The move can escalate trade tensions between China and the United States at a time when they have agreed to reach a common ground. The latest ISM Manufacturing PMI reading in the United States has shown August as the first month of contraction in the manufacturing sector in more than three years. Also, early indicators used in Bloomberg Economics gauge recently indicated continued slump in economic growth in China on tough external conditions and weakening domestics market and sentiments in August (read: U.S. Manufacturing Shrinks: Sector ETFs That Grew).

Interestingly, China happens to be the world’s largest steel exporter, having total contribution of 13.5% of global exports in 2018. However, the imposition of tariffs has begun to hurt U.S. imports of Chinese steel. In fact, there was a 5% year-over-year decline in U.S. steel imports in the year-to-date 2019 (through March) period.
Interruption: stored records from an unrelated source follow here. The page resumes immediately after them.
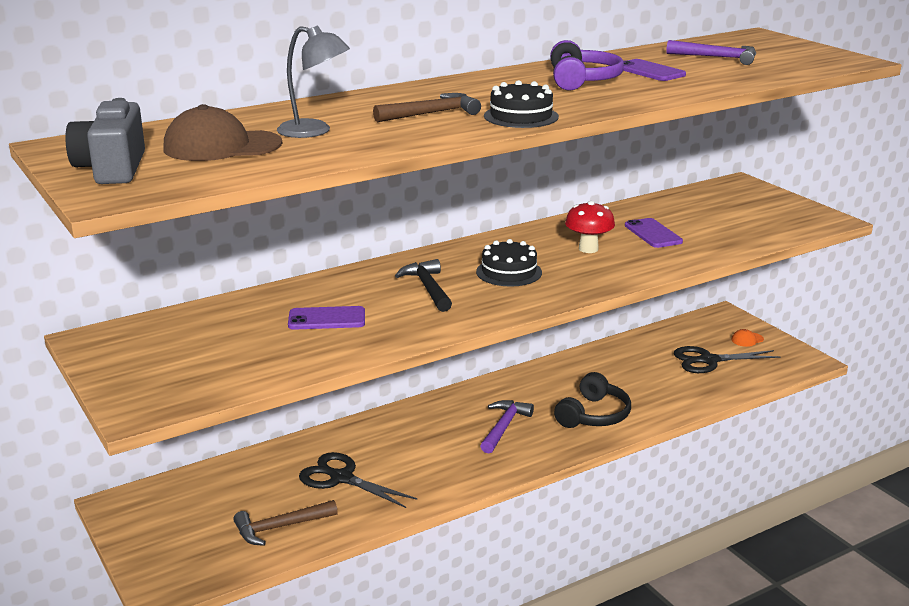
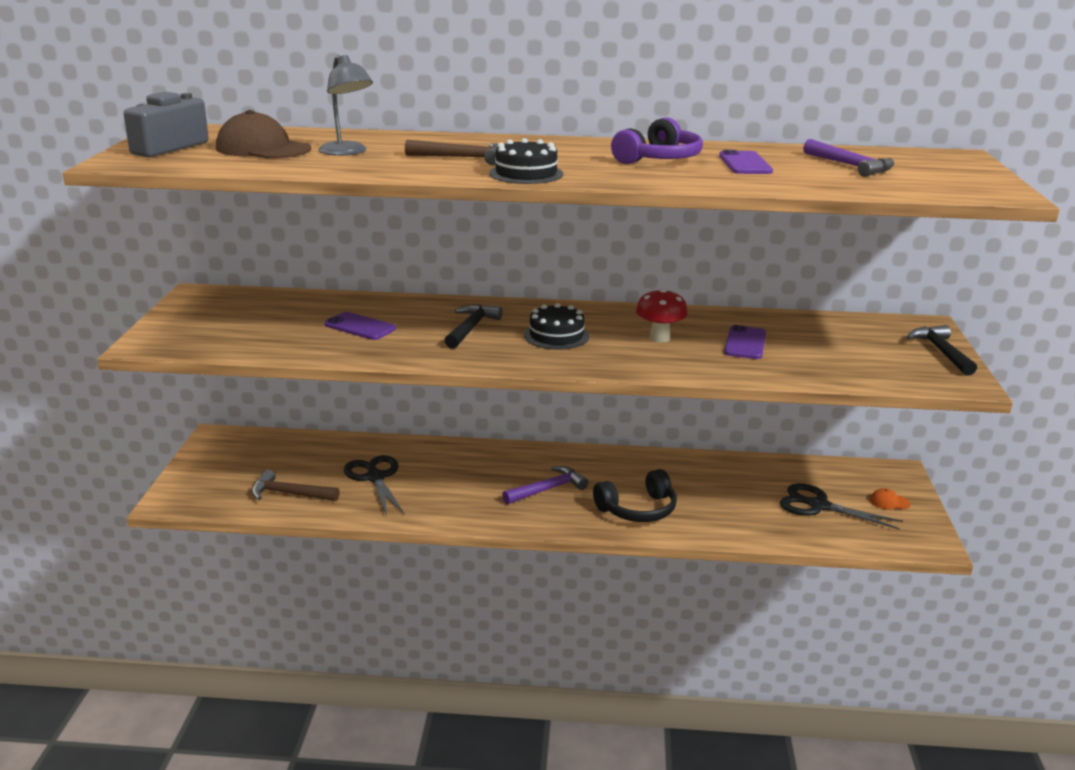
camera: 35 degrees right, 0 degrees up
(780, 201) = (941, 352): none -> black hammer

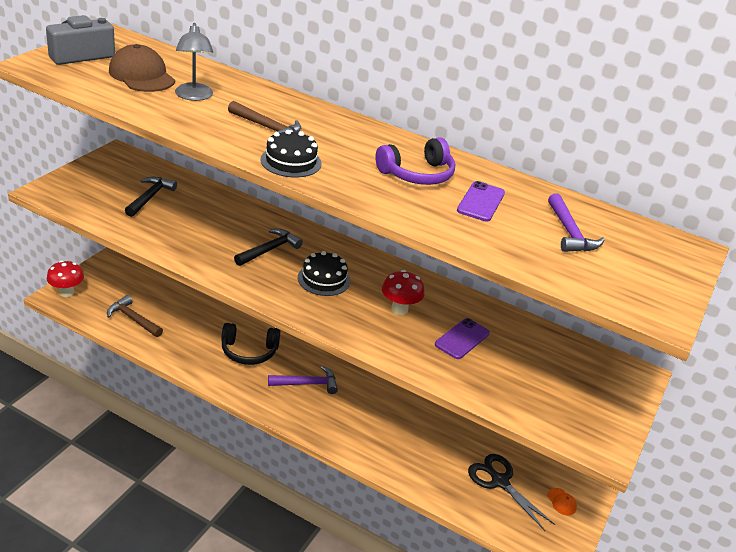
camera: 20 degrees right, 10 degrees up
(179, 494) = (67, 292): none -> red mushroom
(360, 327) = (194, 222): purple phone -> none
(375, 478) = (198, 327): black scissors -> none
(638, 510) = (357, 428): black headphones -> black headphones (249, 351)
(889, 502) = (561, 502): orange cap -> orange cap turned 150 degrees counterclockwise
(941, 352) = (620, 409): black hammer -> black hammer (150, 197)

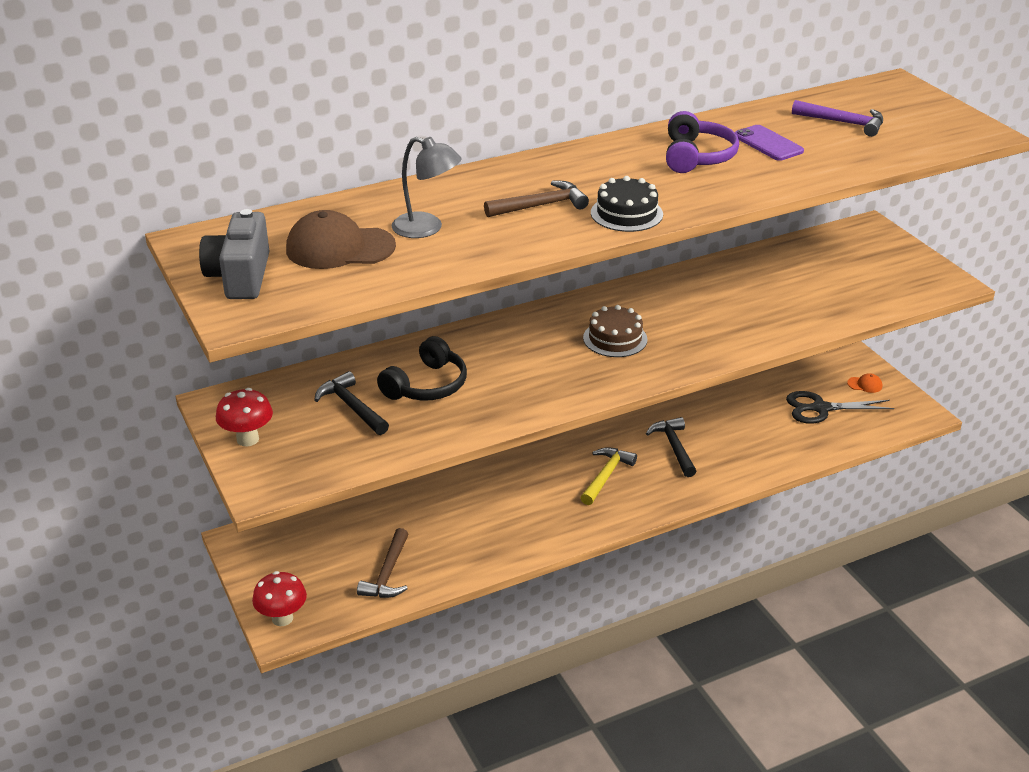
camera: 50 degrees left, 0 degrees up
(133, 319) = (387, 574): brown hammer -> brown hammer turned 60 degrees counterclockwise
(249, 351) = (521, 499): black headphones -> black headphones (427, 385)
(269, 250) = (534, 355): black hammer -> black hammer (674, 447)
(307, 384) = (606, 476): purple hammer -> yellow hammer
(324, 279) = (615, 338): black cake -> brown cake
(399, 309) = (697, 312): red mushroom -> red mushroom (248, 439)
(462, 339) = (766, 294): purple phone -> none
Meanwhile, Mexico is willing to lend support to its domestic firms which might suffer due to the move.

What to Expect?

Final report on the issue will be published by the Commerce Department on or about Jan 24, 2020. For locking the tariffs for a five-year period, the U.S. International Trade Commission needs to conclude that American steel fabricators witnessed losses from Chinese and Mexican imports.

ETFs in focus

Against this backdrop, investors can wait on the sidelines and keep a tab on the following ETFs:

VanEck Vectors Steel ETF SLX

The fund tracks the price and yield performance of the NYSE Arca Steel Index before fees and expenses. It holds 25 stocks in its basket and has 0.56% in expense ratio. It has accumulated $46.1 million in its asset base (read: Top and Flop ETF Areas of August).
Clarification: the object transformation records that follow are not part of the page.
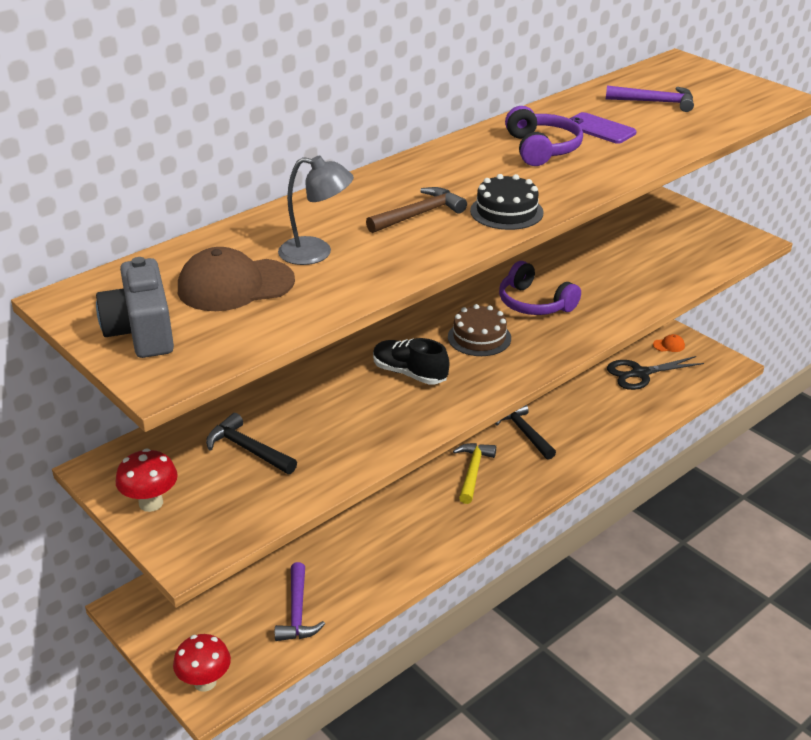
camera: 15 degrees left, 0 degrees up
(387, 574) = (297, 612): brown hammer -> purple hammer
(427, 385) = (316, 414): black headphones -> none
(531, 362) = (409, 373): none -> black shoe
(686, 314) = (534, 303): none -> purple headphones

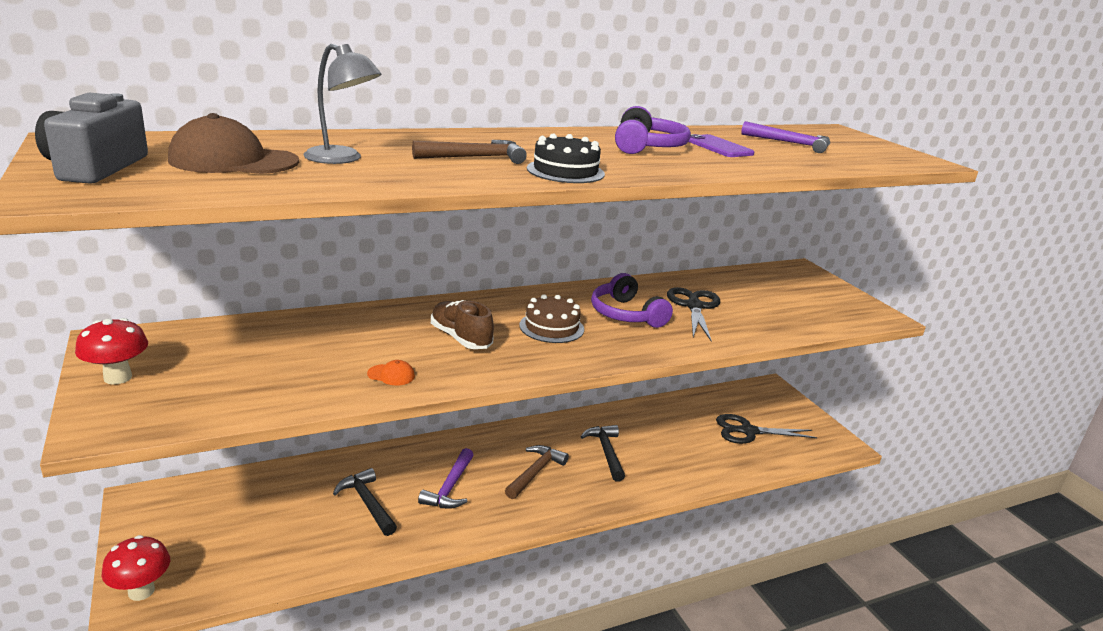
camera: 15 degrees right, 10 degrees down
(247, 449) = (252, 358): black hammer -> black hammer (367, 503)
(297, 612) = (280, 551): purple hammer -> purple hammer (450, 488)
(409, 373) = (461, 338): black shoe -> brown shoe
(473, 471) = (535, 472): yellow hammer -> brown hammer
(588, 276) = (694, 306): none -> black scissors
(669, 345) = (788, 415): orange cap -> orange cap (391, 375)

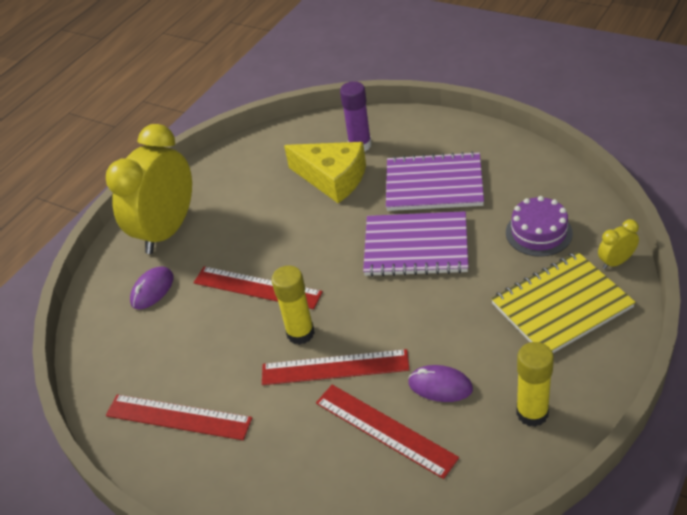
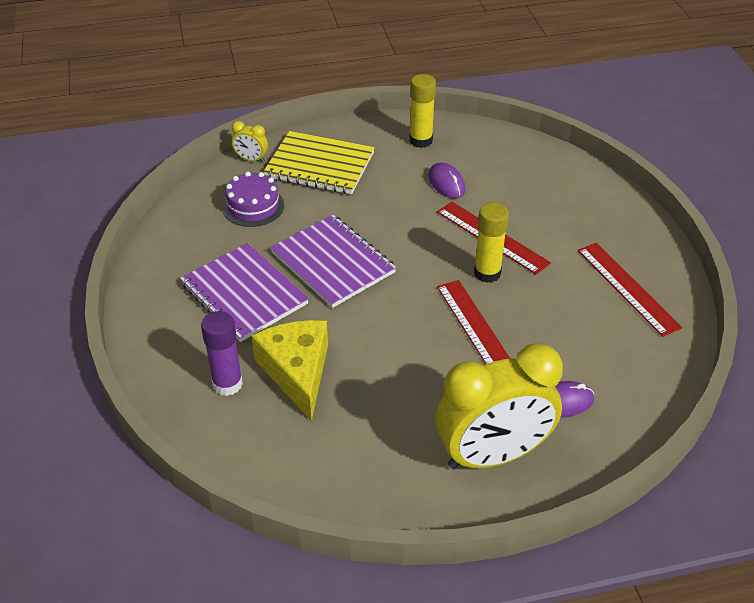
camera: 140 degrees left, 0 degrees up
(384, 430) = (506, 188): red ruler -> none

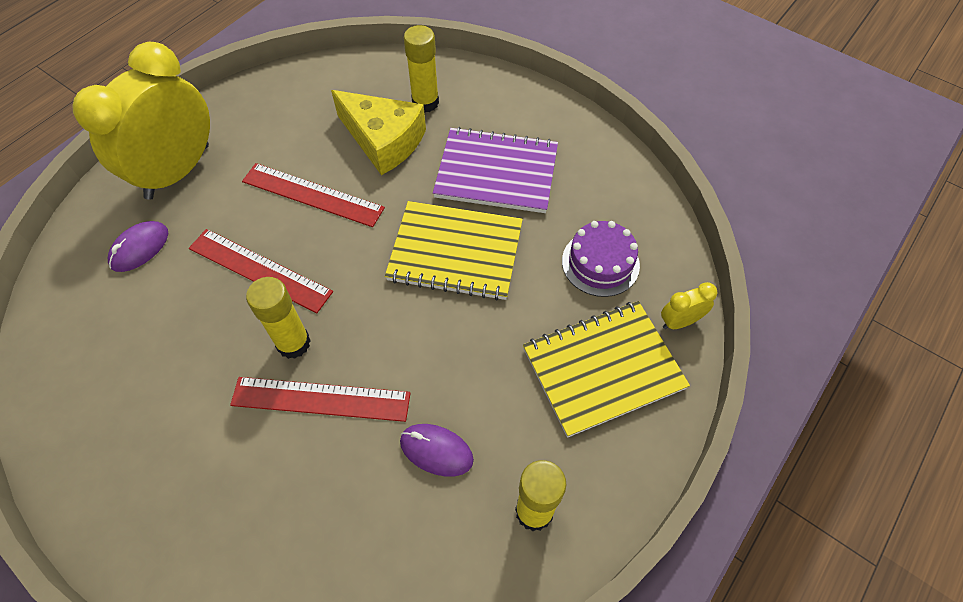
camera: 140 degrees right, 15 degrees up
(227, 384) = (425, 103): purple glue stick -> yellow glue stick
(333, 263) = (455, 252): purple notebook -> yellow notebook
(627, 288) = (123, 429): red ruler -> red ruler (312, 194)

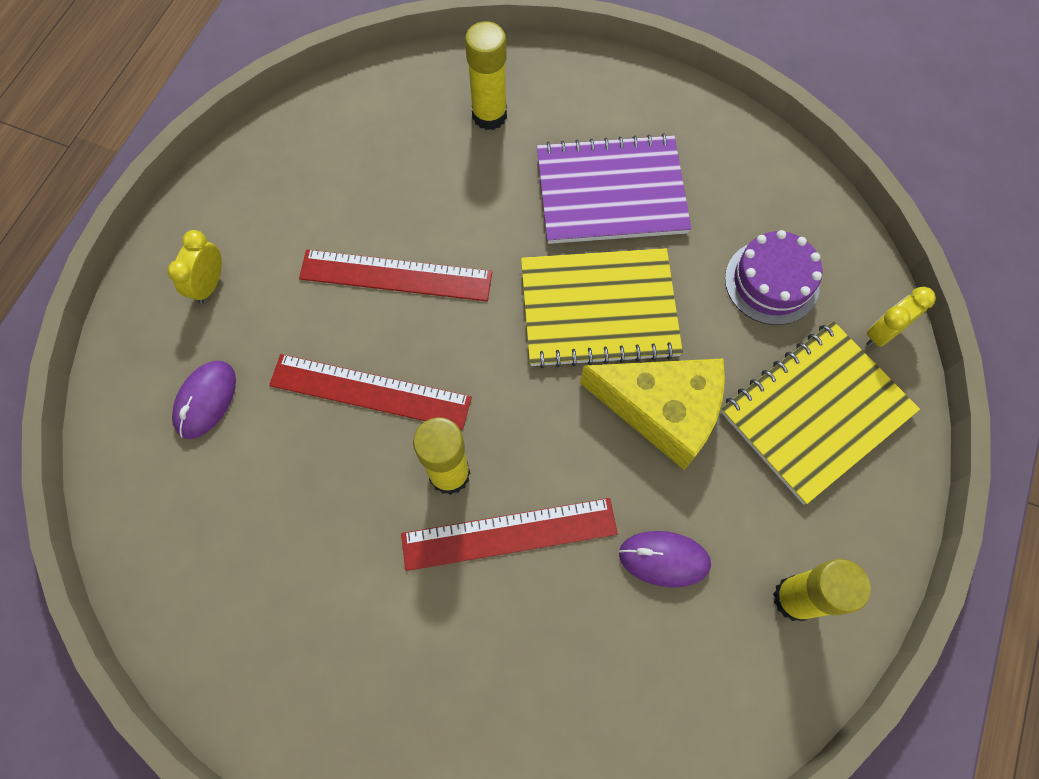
camera: 15 degrees left, 10 degrees up
(178, 171) = (209, 284): yellow clock -> yellow clock, size x0.40
(383, 141) = (456, 181): yellow cheese -> yellow cheese (662, 410)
iShares MSCI Global Metals & Mining Producers ETF PICK

The fund seeks investment results that correspond generally to the price and yield performance of MSCI ACWI Select Metals & Mining Producers Ex Gold & Silver Investable Market Index. It holds 198 stocks in its basket and has 0.39% in expense ratio. It has accumulated $220 million in its asset base (read: Worst Sector ETFs of August).

iShares China Large-Cap ETF FXI

This fund seeks long-term growth by tracking the investment returns, before fees and expenses, of the FTSE China 50 Index. It comprises 50 holdings. The fund’s AUM is $4.16 billion and expense ratio is 0.74% (read: Will China ETFs Survive the Moving Out of US Firms?).
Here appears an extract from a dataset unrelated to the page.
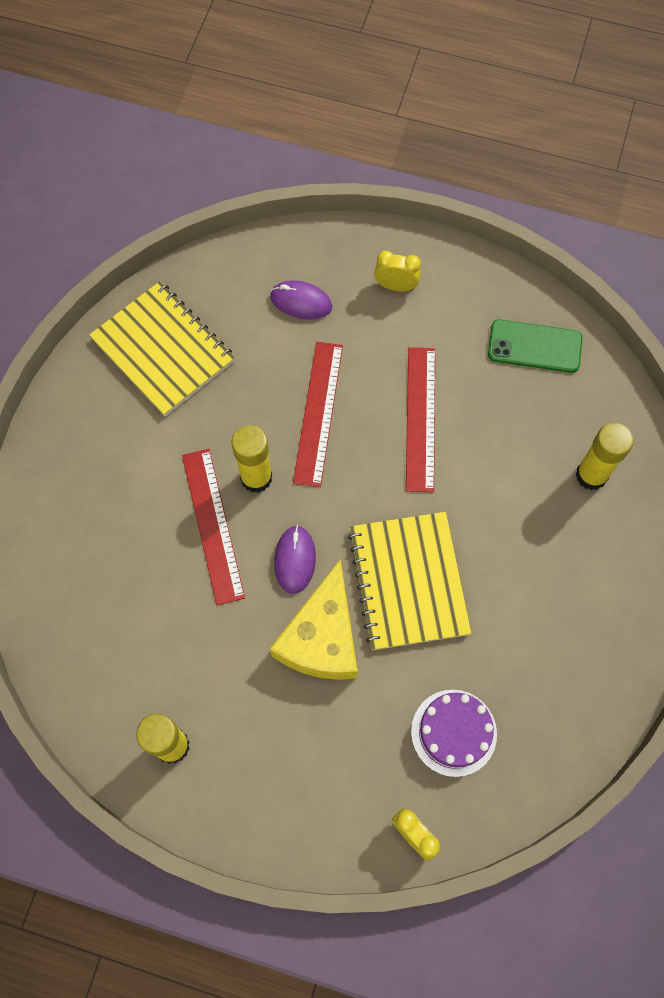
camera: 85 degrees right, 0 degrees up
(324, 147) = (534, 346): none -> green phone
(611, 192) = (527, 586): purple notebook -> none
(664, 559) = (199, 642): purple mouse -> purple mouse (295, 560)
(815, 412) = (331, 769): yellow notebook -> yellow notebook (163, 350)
iShares MSCI China ETF MCHI

This fund tracks the MSCI China Index. It comprises 464 holdings. The fund’s AUM is $3.57 billion and expense ratio is 0.59% (read: Fed & Trade Trigger Market Bloodbath: 6 Hot Inverse ETF Areas).

iShares MSCI Mexico ETF (EWW - Free Report)

The fund tracks the investment results of the MSCI Mexico IMI 25/50 Index. It comprises 55 holdings. The fund’s AUM is $683.1 million and expense ratio is 0.47% (read: Mexico Tariff Plan Dropped: ETF Areas to Win).